Speaker
Description
A Loss of Coolant Accident (LOCA) in a nuclear reactor, where coolant levels drop significantly, can lead to core overheating and hydrogen generation through chemical reactions between the hot zirconium cladding and water. However, LOCA is not the only scenario where hydrogen production becomes a concern. Severe overheating, core melt scenarios, and even the radiolysis of water by intense radiation can also lead to hydrogen buildup within the reactor containment. Rising hydrogen concentrations present a significant explosion risk, as evidenced by historical accidents such as Three Mile Island and Fukushima-Daiichi.
To mitigate these risks, modern reactors are equipped with hydrogen management systems like Passive Autocatalytic Recombiners (PARs) and hydrogen igniters. However, during a reactor accident, hydrogen production can increase rapidly, pushing these devices to their operational limits. Additionally, high temperatures and elevated steam levels can contaminate and reduce their effectiveness. This limitation is particularly concerning in reactor accidents, where hydrogen accumulation can potentially compromise reactor containment.

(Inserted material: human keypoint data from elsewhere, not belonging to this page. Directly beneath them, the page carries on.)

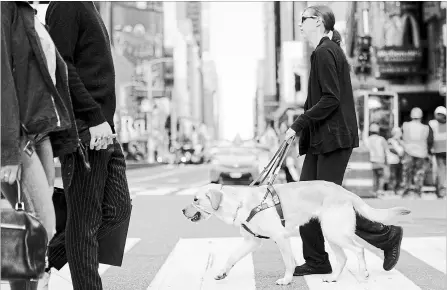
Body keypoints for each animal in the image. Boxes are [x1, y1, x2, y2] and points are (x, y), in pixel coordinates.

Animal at [182, 182, 412, 284]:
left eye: (195, 199)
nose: (182, 211)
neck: (239, 203)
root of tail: (344, 190)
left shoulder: (280, 237)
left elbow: (288, 262)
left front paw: (286, 279)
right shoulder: (251, 241)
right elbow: (231, 256)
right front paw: (222, 272)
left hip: (335, 231)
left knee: (359, 250)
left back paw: (363, 273)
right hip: (330, 233)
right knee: (343, 257)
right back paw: (333, 278)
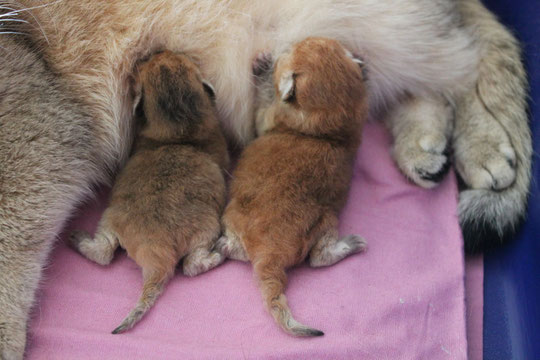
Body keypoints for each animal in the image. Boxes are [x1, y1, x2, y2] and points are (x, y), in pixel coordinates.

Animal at [68, 50, 229, 334]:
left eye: (174, 59)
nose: (157, 51)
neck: (179, 132)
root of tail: (157, 258)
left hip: (111, 218)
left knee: (105, 252)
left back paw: (78, 239)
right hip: (206, 229)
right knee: (191, 265)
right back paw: (219, 253)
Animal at [217, 38, 370, 336]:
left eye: (291, 51)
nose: (288, 42)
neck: (327, 127)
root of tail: (269, 257)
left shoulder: (268, 119)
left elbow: (260, 111)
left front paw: (261, 65)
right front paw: (363, 64)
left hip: (319, 222)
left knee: (319, 258)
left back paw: (350, 244)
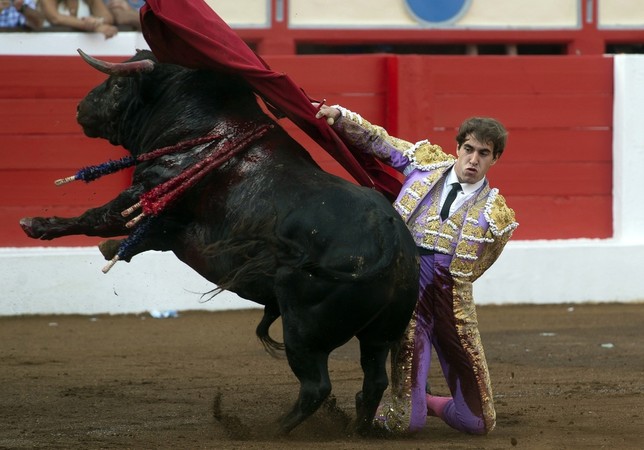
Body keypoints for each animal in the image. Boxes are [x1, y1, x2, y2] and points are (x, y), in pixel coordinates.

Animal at [18, 50, 418, 436]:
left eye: (117, 84)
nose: (79, 108)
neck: (205, 126)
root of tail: (390, 240)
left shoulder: (146, 194)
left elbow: (96, 217)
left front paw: (36, 225)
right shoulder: (168, 228)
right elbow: (137, 237)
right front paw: (112, 249)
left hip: (303, 328)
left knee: (316, 386)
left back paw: (266, 430)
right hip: (381, 333)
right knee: (374, 380)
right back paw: (358, 428)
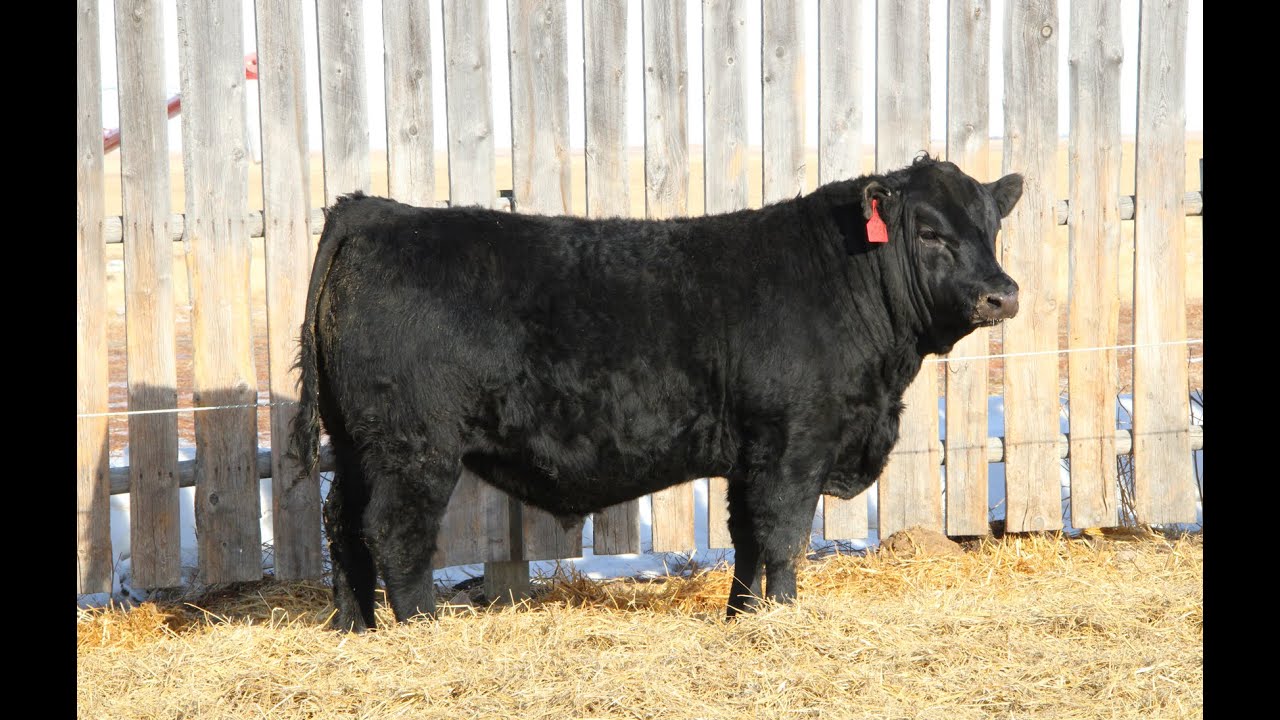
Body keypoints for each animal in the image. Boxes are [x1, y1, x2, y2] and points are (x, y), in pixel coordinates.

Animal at [290, 154, 1023, 631]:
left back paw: (356, 628)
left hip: (354, 442)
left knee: (341, 523)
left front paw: (741, 616)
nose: (1003, 294)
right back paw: (422, 628)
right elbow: (783, 537)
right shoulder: (794, 445)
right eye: (929, 231)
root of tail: (376, 210)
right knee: (395, 531)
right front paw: (783, 618)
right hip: (414, 445)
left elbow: (747, 538)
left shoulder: (751, 454)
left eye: (991, 228)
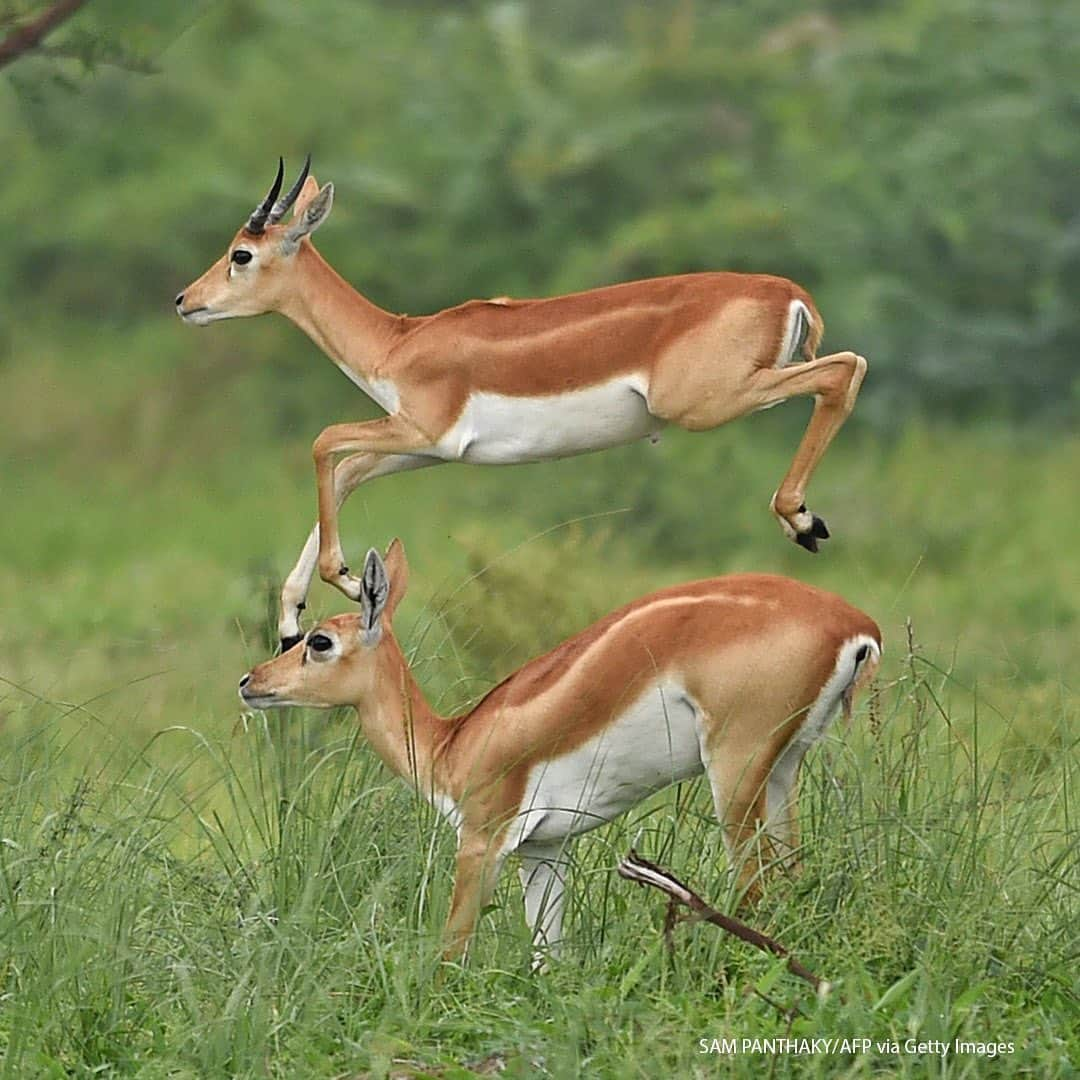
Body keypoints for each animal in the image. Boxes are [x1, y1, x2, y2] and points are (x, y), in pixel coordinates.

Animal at [177, 158, 868, 648]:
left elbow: (324, 443)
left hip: (712, 402)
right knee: (846, 370)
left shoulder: (424, 431)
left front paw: (337, 583)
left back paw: (803, 521)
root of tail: (789, 293)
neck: (398, 341)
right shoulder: (422, 448)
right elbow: (346, 473)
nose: (185, 300)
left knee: (844, 371)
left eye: (241, 254)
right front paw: (296, 615)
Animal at [236, 544, 876, 967]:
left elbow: (452, 949)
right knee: (789, 876)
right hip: (784, 767)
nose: (250, 682)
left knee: (754, 887)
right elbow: (549, 955)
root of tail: (855, 625)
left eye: (319, 641)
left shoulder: (482, 841)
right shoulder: (545, 850)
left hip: (734, 771)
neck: (452, 744)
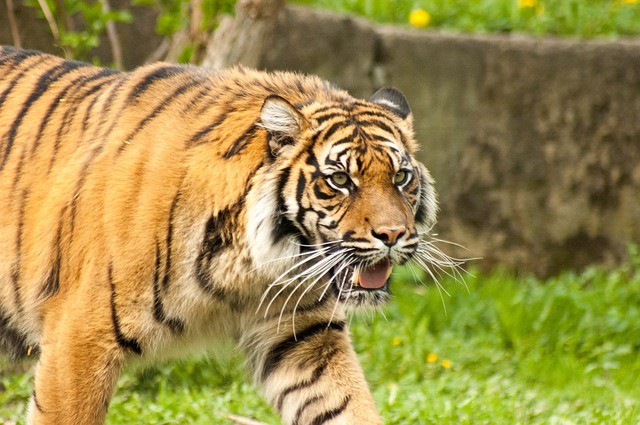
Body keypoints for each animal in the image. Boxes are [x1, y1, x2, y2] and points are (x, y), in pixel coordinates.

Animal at [0, 45, 446, 424]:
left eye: (401, 177)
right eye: (339, 181)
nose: (393, 235)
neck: (250, 266)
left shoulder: (303, 336)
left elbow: (348, 406)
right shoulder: (78, 340)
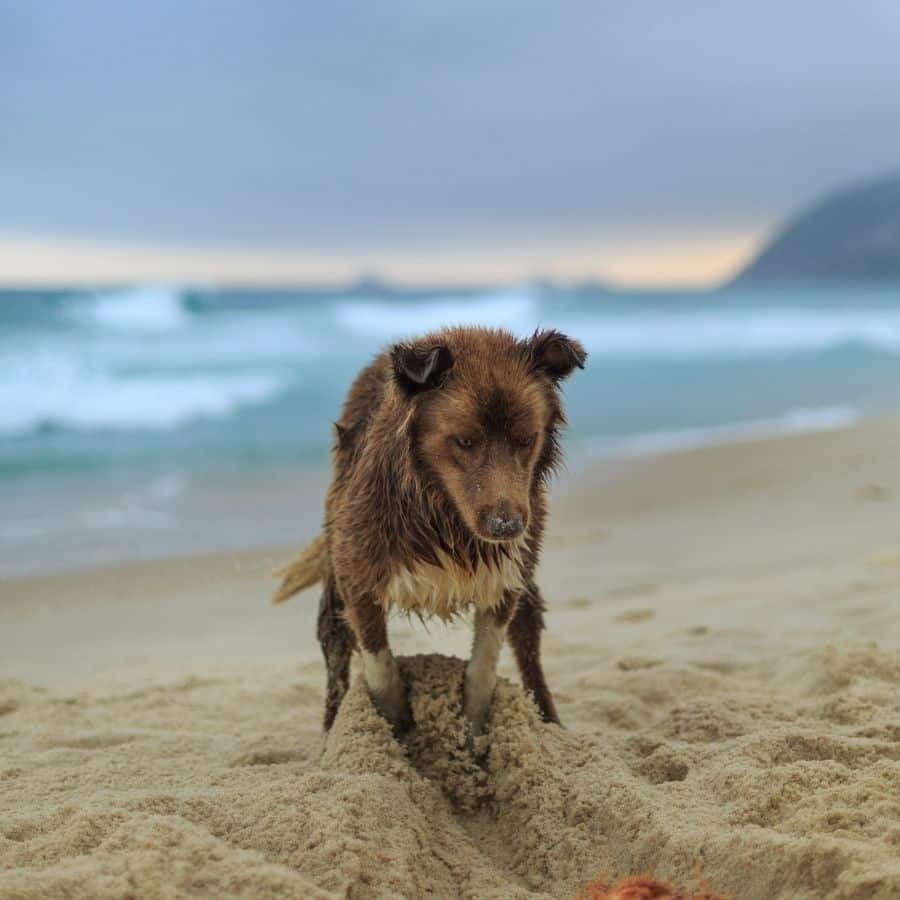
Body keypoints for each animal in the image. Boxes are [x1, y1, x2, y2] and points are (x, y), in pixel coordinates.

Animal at [270, 326, 588, 736]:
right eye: (465, 441)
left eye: (525, 439)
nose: (507, 527)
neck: (443, 516)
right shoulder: (357, 576)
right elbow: (380, 667)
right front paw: (398, 729)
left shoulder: (505, 578)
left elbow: (482, 668)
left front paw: (474, 733)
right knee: (334, 644)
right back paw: (330, 731)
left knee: (528, 637)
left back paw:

In this work, we present a highly efficient approach developed at the CEA to improve current hydrogen management systems. This passive technology uses autocatalytic amplification to significantly accelerate the hydrogen recombination process. Advanced materials are also employed to enhance the active surface area, greatly increasing reaction rates and enabling efficient recombination even at low concentrations of hydrogen and oxygen. These materials can withstand high radiation levels and temperatures up to 500 °C, providing a more robust solution for managing hydrogen-related risks in severe reactor accident scenarios.